> _ACTIVITY_: The reply should hold every entry exactly as written and none of the pictures.

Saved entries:
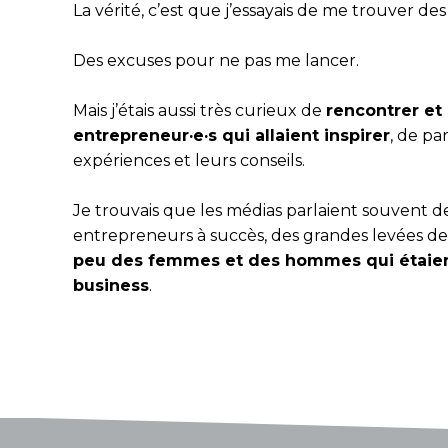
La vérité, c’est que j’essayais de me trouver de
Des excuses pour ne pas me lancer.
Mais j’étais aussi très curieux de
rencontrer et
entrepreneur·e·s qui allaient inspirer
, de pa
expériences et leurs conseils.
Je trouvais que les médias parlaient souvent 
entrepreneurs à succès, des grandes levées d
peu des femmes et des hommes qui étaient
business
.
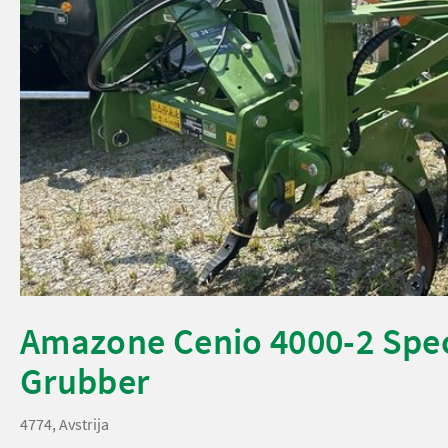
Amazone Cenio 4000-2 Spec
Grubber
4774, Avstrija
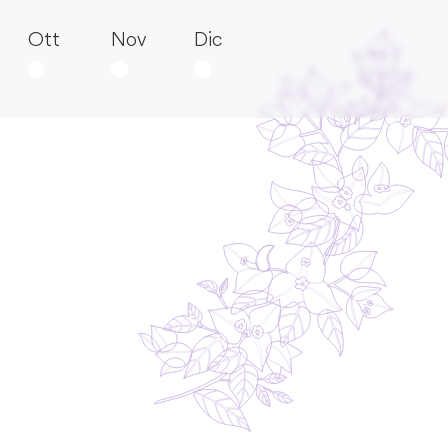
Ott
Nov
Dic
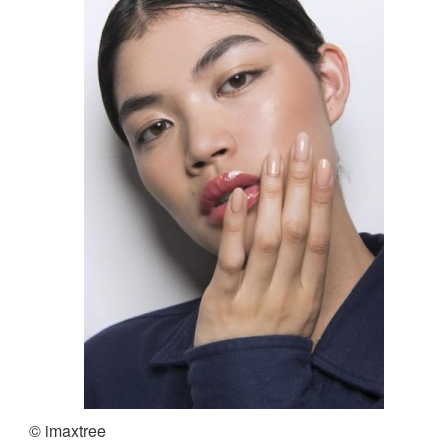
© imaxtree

> _OUTPUT BELOW_:
La vérité, c’est que j’essayais de me trouver de
Des excuses pour ne pas me lancer.
Mais j’étais aussi très curieux de
rencontrer et
entrepreneur·e·s qui allaient inspirer
, de pa
expériences et leurs conseils.
Je trouvais que les médias parlaient souvent 
entrepreneurs à succès, des grandes levées d
peu des femmes et des hommes qui étaient
business
.
Amazone Cenio 4000-2 Spec
Grubber
4774, Avstrija
Ott
Nov
Dic
© imaxtree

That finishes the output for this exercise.